For administrative convenience, the faculty and graduate students in the department are divided up into six primary research "areas" according to their preferences. And although the area definitions are somewhat arbitrary—and the boundaries between them often quite artificial—many of these areas have a long history and well-established culture. Area VII is certainly no exception, and as a result, its boundaries are deliberately fuzzy and there is considerable overlap and many connections with other areas.
Research in the bioelectrical engineering area can be roughly categorized as follows:
Living Systems
Primary focus is on understanding living systems. Examples include: auditory physiology and perception, human speech communication, the transmission and coding of signals in the nervous system, behavior of organisms, electrochemical properties of biological membranes, muscle physiology, interaction of high energy particles with living matter.
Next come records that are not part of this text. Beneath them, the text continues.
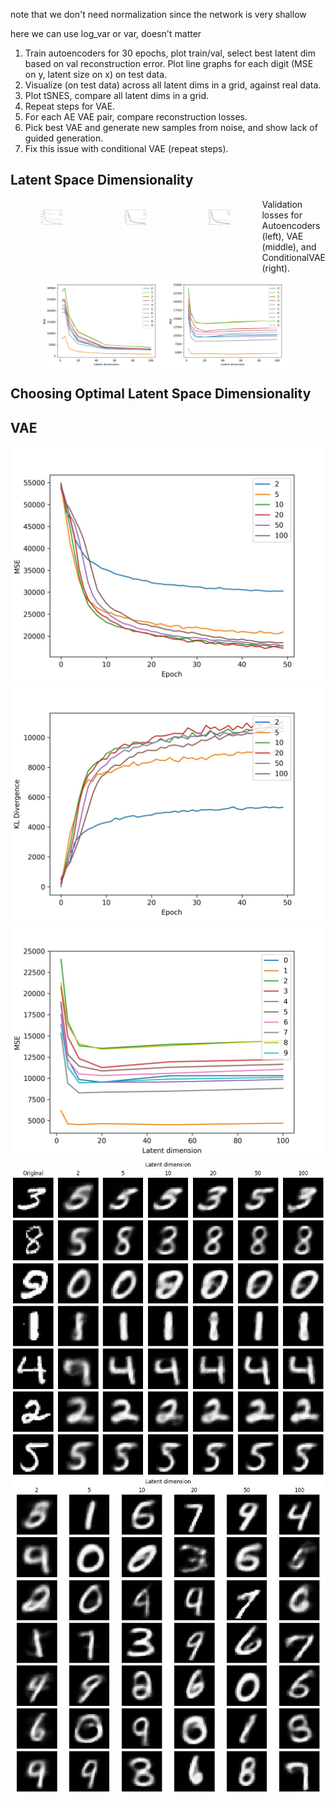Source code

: 
note that we don't need normalization since the network is very shallow

here we can use log_var or var, doesn't matter

1. Train autoencoders for 30 epochs, plot train/val, select best latent dim
based on val reconstruction error. Plot line graphs for each digit (MSE on y, latent size on x) on test data.
2. Visualize (on test data) across all latent dims in a grid, against real data.
3. Plot tSNES, compare all latent dims in a grid.
4. Repeat steps for VAE.
5. For each AE VAE pair, compare reconstruction losses.
6. Pick best VAE and generate new samples from noise, and show lack of guided generation.
6. Fix this issue with conditional VAE (repeat steps).

## Latent Space Dimensionality
<div style="display: flex; flex-direction: row; justify-content: center">
    <p align="center">
        <img src="output/Autoencoder/validation_MSE.jpg" width=30%/>
    </p>
    <p align="center">
        <img src="output/VAE/validation_MSE.jpg" width=30%/>
    </p>
    <p align="center">
        <img src="output/ConditionalVAE/validation_MSE.jpg" width=30%/>
    </p>
    <figcaption>
        Validation losses for Autoencoders (left), VAE (middle), and 
        ConditionalVAE (right). 
    </figcaption>
</div>

<div style="display: flex; justify-content: center">
    <img src="output/Autoencoder/class_results_MSE.jpg" width=40%/>
    <img src="output/VAE/class_results_MSE.jpg" width=40%/>
</div>


## Choosing Optimal Latent Space Dimensionality

[//]: # (![img]&#40;output/Autoencoder/validation_MSE.jpg&#41;)

[//]: # (![img]&#40;output/Autoencoder/class_results_MSE.jpg&#41;)

[//]: # (![img]&#40;output/Autoencoder/reconstruction_grid.jpg&#41;)

## VAE
![img](output/VAE/validation_MSE.jpg)
![img](output/VAE/validation_KL_Divergence.jpg)
![img](output/VAE/class_results_MSE.jpg)
![img](output/VAE/reconstruction_grid.jpg)
![img](output/VAE/decoding_grid.jpg)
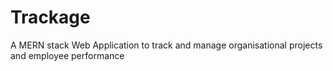 # Trackage
A MERN stack Web Application to track and manage organisational projects and employee performance
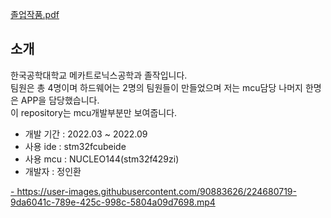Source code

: [졸업작품.pdf](https://github.com/TUK-Locker/stm32f429zi/files/12138528/default.pdf)

## 소개
한국공학대학교 메카트로닉스공학과 졸작입니다.  
팀원은 총 4명이며 하드웨어는 2명의 팀원들이 만들었으며 저는 mcu담당 나머지 한명은 APP을 담당했습니다.  
이 repository는 mcu개발부분만 보여줍니다.  
  
- 개발 기간 : 2022.03 ~ 2022.09  
- 사용 ide : stm32fcubeide  
- 사용 mcu : NUCLEO144(stm32f429zi)  
- 개발자 : 정인환

[- ](https://user-images.githubusercontent.com/90883626/224680719-9da6041c-789e-425c-998c-5804a09d7698.mp4)https://user-images.githubusercontent.com/90883626/224680719-9da6041c-789e-425c-998c-5804a09d7698.mp4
Engineering with a Living Systems Component
Primary focus is on engineering problems which contain a living systems component or whose specification requires some knowledge of properties of living systems. Examples include: biomedical electronics, biological image processing, sensory-aid systems for the deaf and blind, clinical uses of high-energy particle beams and high energy X-rays in the treatment of tumors, reading machines for the blind, automatic speech recognition, human-machine interfaces for teleoperator and virtual-environment systems.
The Department of Electrical Engineering and Computer Science is one of a number of departments at MIT with research and teaching activities in bioengineering. A program has also been established in Medical Engineering/Medical Physics (MEMP) within the Harvard-MIT Division of Health Sciences and Technology; students who are admitted both to the department and to the program may obtain a Master of Science in EECS and a PhD in Medical Engineering/Medical Physics.